I suppose the lesson that we learn is, to remain calm and confident, when you suffer a cardiac event. Choose your cardiologist well. Trust him, if not get a second opinion. Rest assured that cardiology is very advanced, and most cardiac conditions have good modalities of treatment, albeit at a cost. In Malaysia, even the government hospitals have a good average standard of cardiac care. Angioplasty is widely available. Many young cardiologist are out there. Our role as seniors, is to help them shorten their learning curve, and their skill in decision making. They are doing a good job.
Should you or your love ones suffer an unplanned cardiac event, find a good practitioner. Discuss things with him / her calmly. Discuss all the pros and cons ( of course having learned from the internet - Google.com helps for the discussion to be more meaningful ), with him. Be satisfied with the explanations, and allow him to proceed as per discussed. If you are not happy, get a second opinion. Being fearful, always distressed and unhappy, does not help. It may worsen the situation.
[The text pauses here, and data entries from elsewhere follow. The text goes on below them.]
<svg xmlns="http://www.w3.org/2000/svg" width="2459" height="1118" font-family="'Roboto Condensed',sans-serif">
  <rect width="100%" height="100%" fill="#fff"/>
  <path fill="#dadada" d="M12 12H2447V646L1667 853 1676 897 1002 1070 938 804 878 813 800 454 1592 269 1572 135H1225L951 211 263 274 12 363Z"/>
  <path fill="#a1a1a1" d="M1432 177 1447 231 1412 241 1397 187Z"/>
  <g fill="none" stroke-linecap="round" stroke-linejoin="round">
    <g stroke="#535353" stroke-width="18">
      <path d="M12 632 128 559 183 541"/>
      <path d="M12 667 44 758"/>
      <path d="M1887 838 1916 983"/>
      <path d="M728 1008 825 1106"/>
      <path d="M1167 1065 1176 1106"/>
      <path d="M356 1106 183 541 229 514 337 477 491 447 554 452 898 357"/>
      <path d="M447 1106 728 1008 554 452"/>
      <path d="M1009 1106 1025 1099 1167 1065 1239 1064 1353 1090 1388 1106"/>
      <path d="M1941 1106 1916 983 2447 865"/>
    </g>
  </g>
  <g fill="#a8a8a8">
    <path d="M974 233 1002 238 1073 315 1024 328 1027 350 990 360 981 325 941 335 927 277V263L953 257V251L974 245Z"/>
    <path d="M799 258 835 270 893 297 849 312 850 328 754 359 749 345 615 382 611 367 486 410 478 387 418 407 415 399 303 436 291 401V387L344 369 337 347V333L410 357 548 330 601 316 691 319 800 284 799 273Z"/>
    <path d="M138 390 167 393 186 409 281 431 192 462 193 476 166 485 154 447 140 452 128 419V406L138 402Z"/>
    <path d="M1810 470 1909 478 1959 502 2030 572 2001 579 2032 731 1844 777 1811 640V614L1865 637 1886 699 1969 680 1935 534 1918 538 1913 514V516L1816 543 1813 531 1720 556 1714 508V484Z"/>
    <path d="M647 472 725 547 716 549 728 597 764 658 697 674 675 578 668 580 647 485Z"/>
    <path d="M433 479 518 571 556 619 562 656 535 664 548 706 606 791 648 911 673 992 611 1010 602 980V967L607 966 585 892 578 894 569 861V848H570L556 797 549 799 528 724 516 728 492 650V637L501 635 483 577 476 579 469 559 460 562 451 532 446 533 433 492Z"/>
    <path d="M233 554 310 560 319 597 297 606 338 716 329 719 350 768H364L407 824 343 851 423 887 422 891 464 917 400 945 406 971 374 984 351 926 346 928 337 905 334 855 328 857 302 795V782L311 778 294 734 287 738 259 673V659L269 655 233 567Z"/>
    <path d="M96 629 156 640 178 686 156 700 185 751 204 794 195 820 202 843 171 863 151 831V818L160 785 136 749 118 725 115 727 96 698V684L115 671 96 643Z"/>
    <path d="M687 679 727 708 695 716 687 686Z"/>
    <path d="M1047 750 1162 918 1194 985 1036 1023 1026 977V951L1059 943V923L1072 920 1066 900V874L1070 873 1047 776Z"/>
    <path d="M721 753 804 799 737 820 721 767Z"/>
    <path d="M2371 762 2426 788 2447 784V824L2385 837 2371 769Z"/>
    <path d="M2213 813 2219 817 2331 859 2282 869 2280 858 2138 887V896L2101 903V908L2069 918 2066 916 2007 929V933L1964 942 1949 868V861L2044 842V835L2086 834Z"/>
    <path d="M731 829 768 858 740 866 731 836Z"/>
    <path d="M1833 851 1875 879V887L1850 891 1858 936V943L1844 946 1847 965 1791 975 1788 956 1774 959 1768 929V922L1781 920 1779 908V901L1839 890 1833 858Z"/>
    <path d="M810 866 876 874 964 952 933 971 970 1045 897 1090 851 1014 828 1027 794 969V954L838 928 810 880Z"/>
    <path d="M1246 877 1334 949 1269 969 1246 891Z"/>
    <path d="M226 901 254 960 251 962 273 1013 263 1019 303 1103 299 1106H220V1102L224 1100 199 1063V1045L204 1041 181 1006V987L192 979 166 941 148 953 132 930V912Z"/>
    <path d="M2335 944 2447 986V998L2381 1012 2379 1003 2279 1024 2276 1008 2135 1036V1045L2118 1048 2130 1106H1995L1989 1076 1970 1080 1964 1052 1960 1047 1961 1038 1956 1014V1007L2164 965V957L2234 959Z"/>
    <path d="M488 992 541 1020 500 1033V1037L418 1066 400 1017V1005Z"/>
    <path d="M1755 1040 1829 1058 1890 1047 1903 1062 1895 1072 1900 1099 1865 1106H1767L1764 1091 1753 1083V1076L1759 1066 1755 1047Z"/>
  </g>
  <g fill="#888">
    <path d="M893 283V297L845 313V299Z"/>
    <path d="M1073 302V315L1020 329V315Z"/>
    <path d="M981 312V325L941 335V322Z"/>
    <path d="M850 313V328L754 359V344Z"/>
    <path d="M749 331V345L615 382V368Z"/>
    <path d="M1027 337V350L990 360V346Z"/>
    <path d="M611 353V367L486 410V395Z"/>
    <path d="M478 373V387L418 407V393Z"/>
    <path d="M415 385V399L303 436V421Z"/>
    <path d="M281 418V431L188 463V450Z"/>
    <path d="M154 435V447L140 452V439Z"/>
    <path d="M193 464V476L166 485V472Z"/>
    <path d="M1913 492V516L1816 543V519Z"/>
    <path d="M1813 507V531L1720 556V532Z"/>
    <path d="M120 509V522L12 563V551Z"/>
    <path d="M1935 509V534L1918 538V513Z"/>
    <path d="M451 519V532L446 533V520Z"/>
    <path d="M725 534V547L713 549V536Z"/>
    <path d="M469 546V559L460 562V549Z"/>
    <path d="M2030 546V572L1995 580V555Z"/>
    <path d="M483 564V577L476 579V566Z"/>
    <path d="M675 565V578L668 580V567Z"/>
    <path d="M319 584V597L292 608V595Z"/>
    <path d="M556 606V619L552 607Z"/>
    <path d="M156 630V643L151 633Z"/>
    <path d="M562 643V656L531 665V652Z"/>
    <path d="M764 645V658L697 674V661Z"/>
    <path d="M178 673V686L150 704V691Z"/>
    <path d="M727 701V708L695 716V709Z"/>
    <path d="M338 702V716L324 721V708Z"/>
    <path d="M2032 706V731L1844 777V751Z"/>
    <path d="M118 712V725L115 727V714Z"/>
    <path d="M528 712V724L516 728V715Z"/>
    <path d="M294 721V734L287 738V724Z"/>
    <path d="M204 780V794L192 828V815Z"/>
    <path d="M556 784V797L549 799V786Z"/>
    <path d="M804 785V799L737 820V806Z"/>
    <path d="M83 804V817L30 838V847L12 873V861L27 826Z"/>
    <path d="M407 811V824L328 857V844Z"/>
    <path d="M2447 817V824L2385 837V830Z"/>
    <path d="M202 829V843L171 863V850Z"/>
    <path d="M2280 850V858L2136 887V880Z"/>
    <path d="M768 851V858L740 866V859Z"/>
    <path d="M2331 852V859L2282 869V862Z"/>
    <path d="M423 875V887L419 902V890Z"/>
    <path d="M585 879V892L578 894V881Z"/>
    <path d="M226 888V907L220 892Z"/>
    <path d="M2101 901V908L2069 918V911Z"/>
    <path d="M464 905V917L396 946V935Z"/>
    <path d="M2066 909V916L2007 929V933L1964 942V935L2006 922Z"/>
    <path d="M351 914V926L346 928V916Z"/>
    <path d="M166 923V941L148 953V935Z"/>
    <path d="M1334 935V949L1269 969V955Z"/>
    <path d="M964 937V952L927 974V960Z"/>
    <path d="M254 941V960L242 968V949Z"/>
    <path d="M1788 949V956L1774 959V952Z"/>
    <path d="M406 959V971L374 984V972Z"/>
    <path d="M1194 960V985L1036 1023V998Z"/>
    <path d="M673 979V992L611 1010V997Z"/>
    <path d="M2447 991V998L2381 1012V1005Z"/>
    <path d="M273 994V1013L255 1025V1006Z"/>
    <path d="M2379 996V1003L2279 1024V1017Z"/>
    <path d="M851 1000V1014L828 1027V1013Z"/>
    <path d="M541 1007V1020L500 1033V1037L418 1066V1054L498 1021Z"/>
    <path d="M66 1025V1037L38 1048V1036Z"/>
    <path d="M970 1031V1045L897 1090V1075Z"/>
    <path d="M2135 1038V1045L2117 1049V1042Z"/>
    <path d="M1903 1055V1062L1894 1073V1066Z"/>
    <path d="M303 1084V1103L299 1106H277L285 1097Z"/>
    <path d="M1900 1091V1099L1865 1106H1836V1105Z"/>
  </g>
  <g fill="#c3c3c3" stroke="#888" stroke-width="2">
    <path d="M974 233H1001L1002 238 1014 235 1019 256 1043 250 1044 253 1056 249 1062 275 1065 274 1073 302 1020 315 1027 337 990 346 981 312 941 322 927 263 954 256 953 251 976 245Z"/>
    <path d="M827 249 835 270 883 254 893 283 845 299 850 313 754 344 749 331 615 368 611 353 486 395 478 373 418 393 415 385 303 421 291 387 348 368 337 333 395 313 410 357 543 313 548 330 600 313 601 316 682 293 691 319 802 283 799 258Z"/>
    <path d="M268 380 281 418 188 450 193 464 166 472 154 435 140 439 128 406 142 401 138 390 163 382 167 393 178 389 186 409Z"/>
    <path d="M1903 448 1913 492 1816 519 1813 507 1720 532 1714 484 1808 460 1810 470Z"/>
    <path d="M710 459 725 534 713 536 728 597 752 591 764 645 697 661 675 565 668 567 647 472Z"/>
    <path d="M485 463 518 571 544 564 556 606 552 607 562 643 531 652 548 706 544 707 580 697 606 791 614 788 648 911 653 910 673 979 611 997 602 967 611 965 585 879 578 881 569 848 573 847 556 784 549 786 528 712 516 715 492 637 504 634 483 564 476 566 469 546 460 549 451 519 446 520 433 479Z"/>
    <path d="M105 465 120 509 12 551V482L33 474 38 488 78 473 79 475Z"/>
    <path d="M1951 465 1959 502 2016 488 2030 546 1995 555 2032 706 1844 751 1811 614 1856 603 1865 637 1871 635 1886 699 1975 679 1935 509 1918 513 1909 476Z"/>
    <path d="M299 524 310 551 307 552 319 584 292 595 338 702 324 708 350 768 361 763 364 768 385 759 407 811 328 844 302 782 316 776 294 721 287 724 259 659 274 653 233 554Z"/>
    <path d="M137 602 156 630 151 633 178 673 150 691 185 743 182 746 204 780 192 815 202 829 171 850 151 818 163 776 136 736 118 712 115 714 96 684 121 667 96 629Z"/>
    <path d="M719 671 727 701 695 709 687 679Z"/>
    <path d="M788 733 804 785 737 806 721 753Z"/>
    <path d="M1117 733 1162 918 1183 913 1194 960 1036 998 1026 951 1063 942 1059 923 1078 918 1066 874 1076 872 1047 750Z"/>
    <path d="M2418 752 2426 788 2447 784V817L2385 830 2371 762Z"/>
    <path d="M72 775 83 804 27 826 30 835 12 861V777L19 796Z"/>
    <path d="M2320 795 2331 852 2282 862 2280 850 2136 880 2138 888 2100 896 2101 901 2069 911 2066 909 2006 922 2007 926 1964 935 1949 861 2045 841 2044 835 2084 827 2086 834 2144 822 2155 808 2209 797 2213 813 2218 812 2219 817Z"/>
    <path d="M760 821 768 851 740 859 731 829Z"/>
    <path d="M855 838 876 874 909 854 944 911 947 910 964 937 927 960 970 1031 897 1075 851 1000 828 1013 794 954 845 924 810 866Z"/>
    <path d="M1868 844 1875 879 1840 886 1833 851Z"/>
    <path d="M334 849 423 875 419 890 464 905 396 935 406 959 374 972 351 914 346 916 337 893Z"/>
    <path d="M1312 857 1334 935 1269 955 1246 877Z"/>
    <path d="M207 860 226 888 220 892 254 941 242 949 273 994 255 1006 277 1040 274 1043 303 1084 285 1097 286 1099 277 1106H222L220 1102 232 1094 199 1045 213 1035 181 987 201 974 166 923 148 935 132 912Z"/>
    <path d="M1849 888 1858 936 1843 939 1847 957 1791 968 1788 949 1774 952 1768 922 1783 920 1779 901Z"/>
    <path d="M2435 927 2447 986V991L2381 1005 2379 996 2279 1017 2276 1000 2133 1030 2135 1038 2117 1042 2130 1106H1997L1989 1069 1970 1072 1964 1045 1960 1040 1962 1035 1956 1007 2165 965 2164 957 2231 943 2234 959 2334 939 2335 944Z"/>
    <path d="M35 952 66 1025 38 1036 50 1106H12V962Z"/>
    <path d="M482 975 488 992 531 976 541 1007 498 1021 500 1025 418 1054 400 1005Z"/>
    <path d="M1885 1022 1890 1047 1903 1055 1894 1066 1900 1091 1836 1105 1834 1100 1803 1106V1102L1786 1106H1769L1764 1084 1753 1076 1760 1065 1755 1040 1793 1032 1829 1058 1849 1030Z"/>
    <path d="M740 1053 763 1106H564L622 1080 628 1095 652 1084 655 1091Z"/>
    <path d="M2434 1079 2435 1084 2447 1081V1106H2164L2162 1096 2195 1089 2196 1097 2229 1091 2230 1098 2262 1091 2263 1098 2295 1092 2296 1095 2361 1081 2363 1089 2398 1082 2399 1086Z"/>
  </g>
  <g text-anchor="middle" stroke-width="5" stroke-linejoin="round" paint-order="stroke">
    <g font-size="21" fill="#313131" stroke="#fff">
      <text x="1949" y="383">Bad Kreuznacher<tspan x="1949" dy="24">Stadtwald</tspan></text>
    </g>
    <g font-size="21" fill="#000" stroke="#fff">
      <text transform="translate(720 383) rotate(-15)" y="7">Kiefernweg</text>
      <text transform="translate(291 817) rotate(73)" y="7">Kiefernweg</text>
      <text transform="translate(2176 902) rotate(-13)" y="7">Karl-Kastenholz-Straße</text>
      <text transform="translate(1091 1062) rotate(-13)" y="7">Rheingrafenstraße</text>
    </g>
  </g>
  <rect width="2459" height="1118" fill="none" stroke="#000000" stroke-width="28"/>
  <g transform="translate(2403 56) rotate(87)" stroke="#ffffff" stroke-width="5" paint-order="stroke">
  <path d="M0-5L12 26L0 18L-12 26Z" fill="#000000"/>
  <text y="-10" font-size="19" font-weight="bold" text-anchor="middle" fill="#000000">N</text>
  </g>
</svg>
In a few simple words, if you have suffered a heart attack, and should you reach a tertiary heart center within 4 hours ( some stretch to 8 hours ), it is an acute emergency, an immediate angioplasty is the treatment of choice. You have to trust your cardiologist there, and trust that he will do a good job. If you survive 8 hours and only see a practitioner after 8 hours, he will probably wait and stabilise you. Going for immediate angioplasty then carries more risk, and does not confer enough benefit to justify those risks. You have plenty of time for opinions and discussion, and pre-discharge angiogram or submaximal stress ECG, would be reasonable ( assuming that your heart attack is uncomplicated. A complicated heart attack, should always merit a pre-discharge angiogram. Some centers who cannot carry out immediate angioplasty in the first 4 hours, amy just treat you medically with thrombolytic agents ( clot busters ), and aspirin, in the immediate period, and then arrange for you to be transfered to a tertiary care center, when you are recovered and stabilised. That is also acceptable treatment.

Maybe, one day, we should write on treatment standard of care for various cardiac conditions.

In the meantime, should you have an acute cardiac problem. see a medical practitioner, stay calm, do some reading and trust him, or find another. Fear is damaging to your heart.